Founder of LexisNexis dies

It’s a sad day in policy and law today–H. Donald Wilson, the developer of LexisNexis, died of a heart attack in front of his computer. There’s some sort of irony in this.

From the Washington Post:

H. Donald Wilson, 82, under whose leadership the commercial database service LexisNexis introduced electronic research to law firms and news organizations, died of a heart attack Nov. 12 in front of his computer at his home in Mitchellville.

From 1969 to 1973, Mr. Wilson was the first president of Mead Data Central, which developed LexisNexis, a database of information for law firms, businesses, libraries and the news industry. More recently, he worked with a company striving to improve text-to-voice technology.

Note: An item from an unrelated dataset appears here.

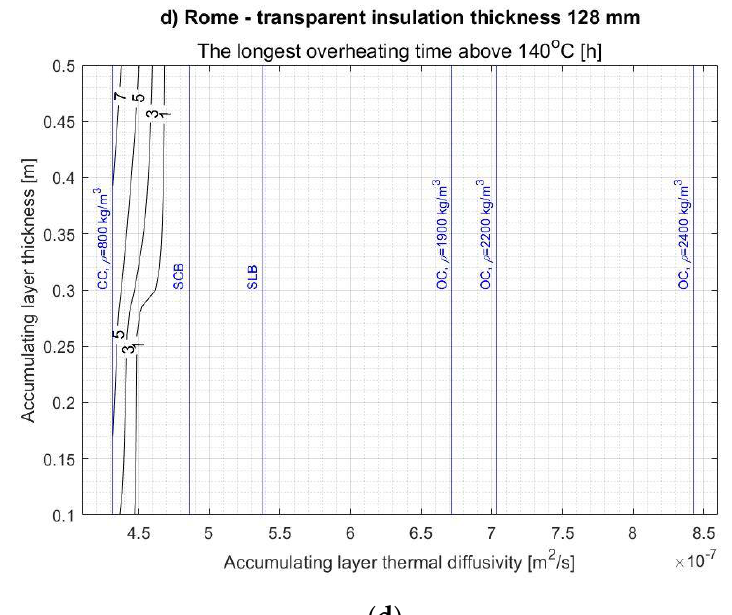
Figure A12. Contour graphs characterizing the SW basic parameters in a function of AL thermal diffusivity and thickness for the whole heating season: ( a ) the heat balance of the SW’s unit area, ( b ) the heating time, ( c ) the mean time lag of the maximum temperature on the absorber and SW’s internal surface during the day, ( d ) the longest overheating time above 140 °C in the TI. TI thickness: 128 mm. Location: Rome.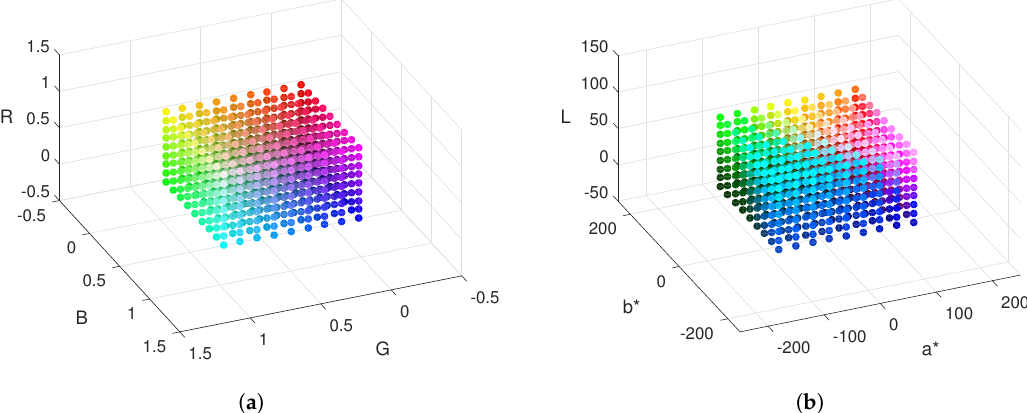
Figure 11. Color spaces used in the study: ( a ) RGB space used to display color images resulting from the proposed processing, ( b ) Lab space used to evaluate the results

[…]At first, many lawyers refused to use the software, regarding computer work as a secretarial job. In order to spur adoption of the product, Mr. Wilson gave law students almost free access to electronic files of court decisions, so that when they graduated, the young associates at law firms immediately asked their employers: “Where’s your Lexis?”

[…]Recruited in 1964 as the Peace Corps’ director of its 700-person program in Ethiopia, he later joked he became known as “Icebox Henry” for taking away volunteers’ refrigerators to make them live as the locals did.

Two quotes from the Fark thread that made my day (may or may not make sense if you don’t use Lexis):

2006-11-25 12:52:02 PM chapman

His funeral was nice; you had the option to either pay by the minute to attend or by the number of parts of the service a la carte.

2006-11-25 12:57:30 PM JerseyTim

If only there were some way to archive this story.